Given problem: Show every line in the records that contains the word "matched", copying each such line in full.

Input for this task:
(begin)

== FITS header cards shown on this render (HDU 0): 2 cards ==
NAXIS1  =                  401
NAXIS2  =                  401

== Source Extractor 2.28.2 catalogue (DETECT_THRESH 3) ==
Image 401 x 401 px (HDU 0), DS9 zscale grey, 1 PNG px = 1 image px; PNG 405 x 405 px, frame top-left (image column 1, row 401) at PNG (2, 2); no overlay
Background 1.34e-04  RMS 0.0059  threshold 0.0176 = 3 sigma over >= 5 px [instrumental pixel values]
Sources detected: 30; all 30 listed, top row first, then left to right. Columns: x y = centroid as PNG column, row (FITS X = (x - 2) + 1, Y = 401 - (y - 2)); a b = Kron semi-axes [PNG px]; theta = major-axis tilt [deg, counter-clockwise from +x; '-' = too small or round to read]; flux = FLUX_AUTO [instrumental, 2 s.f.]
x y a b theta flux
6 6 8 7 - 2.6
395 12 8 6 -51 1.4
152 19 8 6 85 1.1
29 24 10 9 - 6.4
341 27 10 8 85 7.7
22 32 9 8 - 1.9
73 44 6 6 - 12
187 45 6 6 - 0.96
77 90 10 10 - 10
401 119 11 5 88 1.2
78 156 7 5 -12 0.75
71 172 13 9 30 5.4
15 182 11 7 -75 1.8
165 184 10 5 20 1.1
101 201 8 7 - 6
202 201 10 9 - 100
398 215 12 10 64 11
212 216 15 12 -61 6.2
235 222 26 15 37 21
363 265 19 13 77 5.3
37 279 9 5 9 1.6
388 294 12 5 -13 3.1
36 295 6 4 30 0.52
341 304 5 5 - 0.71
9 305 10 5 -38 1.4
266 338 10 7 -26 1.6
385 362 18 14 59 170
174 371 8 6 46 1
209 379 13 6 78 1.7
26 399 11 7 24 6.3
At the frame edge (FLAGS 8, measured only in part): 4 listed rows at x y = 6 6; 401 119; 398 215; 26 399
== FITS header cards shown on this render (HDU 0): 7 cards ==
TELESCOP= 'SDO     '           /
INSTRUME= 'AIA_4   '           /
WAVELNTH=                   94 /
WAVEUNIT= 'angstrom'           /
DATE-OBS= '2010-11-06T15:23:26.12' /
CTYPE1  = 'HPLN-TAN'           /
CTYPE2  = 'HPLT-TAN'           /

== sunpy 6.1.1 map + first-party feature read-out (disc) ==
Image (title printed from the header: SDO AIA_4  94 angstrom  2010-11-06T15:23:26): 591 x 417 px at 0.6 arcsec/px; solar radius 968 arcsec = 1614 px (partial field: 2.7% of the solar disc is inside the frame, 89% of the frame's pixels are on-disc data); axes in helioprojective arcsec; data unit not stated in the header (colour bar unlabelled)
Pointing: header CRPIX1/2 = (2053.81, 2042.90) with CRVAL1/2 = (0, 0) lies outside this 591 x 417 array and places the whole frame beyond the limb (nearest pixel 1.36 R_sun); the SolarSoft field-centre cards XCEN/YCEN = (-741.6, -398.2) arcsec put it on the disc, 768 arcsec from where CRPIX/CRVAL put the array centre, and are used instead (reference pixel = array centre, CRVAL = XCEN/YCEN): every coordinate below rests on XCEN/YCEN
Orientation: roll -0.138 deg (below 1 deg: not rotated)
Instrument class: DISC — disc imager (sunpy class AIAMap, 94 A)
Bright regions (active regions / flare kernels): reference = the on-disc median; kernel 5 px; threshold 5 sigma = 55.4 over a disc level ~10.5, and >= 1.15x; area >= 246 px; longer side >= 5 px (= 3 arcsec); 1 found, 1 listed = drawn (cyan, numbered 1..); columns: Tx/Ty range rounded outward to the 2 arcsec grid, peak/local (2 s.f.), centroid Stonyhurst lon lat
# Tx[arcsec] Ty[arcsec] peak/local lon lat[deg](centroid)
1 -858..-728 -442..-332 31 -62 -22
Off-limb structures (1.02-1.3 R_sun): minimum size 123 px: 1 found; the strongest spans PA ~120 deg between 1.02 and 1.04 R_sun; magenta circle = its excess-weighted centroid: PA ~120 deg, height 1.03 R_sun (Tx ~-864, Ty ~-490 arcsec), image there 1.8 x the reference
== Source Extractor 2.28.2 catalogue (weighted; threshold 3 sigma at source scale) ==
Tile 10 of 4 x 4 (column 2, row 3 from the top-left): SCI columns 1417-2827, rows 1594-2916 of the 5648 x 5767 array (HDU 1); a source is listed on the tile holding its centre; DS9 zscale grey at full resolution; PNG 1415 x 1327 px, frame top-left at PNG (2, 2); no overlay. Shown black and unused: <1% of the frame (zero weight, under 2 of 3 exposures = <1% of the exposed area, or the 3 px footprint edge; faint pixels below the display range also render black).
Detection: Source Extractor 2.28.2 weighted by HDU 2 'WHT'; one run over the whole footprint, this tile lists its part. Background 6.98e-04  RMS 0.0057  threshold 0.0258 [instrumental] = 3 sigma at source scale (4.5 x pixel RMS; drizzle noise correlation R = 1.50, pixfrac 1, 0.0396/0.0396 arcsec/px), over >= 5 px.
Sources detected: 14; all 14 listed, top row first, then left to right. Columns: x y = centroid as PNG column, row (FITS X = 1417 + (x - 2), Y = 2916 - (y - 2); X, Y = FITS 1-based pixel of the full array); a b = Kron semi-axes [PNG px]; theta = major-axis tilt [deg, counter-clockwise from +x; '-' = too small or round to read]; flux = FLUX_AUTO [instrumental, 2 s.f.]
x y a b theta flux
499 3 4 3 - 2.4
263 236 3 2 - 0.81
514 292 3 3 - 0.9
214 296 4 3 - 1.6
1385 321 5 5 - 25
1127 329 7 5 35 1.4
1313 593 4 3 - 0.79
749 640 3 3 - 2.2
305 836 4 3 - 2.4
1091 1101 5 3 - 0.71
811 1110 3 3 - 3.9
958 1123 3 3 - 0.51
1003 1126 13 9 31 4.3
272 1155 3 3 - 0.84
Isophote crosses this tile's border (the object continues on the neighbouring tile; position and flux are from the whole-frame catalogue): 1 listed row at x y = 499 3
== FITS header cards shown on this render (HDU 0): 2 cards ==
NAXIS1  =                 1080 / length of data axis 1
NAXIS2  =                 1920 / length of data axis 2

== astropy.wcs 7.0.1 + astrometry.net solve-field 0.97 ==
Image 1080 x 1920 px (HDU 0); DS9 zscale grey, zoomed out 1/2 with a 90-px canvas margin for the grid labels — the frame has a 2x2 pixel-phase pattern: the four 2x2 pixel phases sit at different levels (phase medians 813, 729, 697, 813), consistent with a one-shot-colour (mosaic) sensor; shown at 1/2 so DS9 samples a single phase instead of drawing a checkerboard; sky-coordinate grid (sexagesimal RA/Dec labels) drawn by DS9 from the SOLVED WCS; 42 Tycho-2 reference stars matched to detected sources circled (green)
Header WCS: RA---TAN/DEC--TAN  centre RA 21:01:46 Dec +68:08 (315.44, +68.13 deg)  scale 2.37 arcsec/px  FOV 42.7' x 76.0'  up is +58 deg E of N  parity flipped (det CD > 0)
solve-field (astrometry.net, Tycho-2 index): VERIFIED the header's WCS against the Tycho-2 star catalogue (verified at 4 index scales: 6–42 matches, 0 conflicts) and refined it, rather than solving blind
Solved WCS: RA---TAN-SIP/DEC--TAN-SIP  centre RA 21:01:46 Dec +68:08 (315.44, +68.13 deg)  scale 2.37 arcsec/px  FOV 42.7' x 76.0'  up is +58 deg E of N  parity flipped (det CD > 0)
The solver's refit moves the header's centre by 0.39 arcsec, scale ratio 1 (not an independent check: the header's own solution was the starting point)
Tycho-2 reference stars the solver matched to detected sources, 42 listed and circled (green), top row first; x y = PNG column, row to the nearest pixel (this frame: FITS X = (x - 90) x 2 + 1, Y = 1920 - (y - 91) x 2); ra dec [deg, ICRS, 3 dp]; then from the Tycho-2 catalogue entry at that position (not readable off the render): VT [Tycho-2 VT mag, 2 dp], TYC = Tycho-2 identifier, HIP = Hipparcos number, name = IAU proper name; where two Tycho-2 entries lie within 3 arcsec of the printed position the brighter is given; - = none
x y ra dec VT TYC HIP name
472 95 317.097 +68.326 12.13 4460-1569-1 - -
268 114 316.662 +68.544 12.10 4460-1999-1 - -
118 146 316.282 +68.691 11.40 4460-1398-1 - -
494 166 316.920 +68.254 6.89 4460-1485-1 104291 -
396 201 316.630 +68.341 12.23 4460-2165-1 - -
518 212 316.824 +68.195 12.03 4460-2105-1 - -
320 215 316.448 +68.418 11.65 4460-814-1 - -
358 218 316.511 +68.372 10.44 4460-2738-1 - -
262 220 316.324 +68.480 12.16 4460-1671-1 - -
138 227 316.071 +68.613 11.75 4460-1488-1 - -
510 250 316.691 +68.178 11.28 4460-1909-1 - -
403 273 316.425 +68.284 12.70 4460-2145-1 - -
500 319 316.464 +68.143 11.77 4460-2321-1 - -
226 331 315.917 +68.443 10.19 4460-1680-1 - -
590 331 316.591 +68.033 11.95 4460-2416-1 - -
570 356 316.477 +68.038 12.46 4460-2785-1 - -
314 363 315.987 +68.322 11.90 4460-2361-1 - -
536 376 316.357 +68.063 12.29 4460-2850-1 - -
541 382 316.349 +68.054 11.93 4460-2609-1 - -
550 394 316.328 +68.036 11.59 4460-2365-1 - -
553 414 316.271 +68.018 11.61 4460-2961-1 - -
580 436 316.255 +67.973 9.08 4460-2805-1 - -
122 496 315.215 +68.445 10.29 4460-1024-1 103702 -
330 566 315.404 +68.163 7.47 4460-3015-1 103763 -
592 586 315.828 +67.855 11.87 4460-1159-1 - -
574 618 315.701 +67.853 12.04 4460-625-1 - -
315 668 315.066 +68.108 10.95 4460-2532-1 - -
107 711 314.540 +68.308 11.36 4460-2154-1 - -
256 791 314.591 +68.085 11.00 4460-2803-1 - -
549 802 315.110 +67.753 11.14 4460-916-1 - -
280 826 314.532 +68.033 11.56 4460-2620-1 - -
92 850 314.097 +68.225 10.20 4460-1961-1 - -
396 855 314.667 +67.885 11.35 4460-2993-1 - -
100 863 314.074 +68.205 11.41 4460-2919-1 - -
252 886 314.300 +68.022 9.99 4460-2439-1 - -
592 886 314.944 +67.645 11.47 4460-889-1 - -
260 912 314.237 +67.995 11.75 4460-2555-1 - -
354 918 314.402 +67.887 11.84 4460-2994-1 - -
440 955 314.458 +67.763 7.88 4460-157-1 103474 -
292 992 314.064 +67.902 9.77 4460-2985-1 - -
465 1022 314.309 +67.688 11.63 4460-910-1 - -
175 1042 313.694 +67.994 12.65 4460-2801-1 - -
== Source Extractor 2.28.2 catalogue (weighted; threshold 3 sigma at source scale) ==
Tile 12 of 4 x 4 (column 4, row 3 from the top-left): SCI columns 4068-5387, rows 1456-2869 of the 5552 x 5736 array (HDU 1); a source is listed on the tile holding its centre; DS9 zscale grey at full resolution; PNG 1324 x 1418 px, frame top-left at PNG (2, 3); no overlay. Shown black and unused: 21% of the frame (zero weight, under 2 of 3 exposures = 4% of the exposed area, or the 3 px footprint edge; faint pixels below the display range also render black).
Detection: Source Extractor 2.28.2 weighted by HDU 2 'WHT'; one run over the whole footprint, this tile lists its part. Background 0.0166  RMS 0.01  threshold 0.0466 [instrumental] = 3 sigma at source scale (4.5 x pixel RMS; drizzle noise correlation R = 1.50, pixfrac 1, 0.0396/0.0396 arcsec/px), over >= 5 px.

(end)

Result:
Image 1080 x 1920 px (HDU 0); DS9 zscale grey, zoomed out 1/2 with a 90-px canvas margin for the grid labels — the frame has a 2x2 pixel-phase pattern: the four 2x2 pixel phases sit at different levels (phase medians 813, 729, 697, 813), consistent with a one-shot-colour (mosaic) sensor; shown at 1/2 so DS9 samples a single phase instead of drawing a checkerboard; sky-coordinate grid (sexagesimal RA/Dec labels) drawn by DS9 from the SOLVED WCS; 42 Tycho-2 reference stars matched to detected sources circled (green)
Tycho-2 reference stars the solver matched to detected sources, 42 listed and circled (green), top row first; x y = PNG column, row to the nearest pixel (this frame: FITS X = (x - 90) x 2 + 1, Y = 1920 - (y - 91) x 2); ra dec [deg, ICRS, 3 dp]; then from the Tycho-2 catalogue entry at that position (not readable off the render): VT [Tycho-2 VT mag, 2 dp], TYC = Tycho-2 identifier, HIP = Hipparcos number, name = IAU proper name; where two Tycho-2 entries lie within 3 arcsec of the printed position the brighter is given; - = none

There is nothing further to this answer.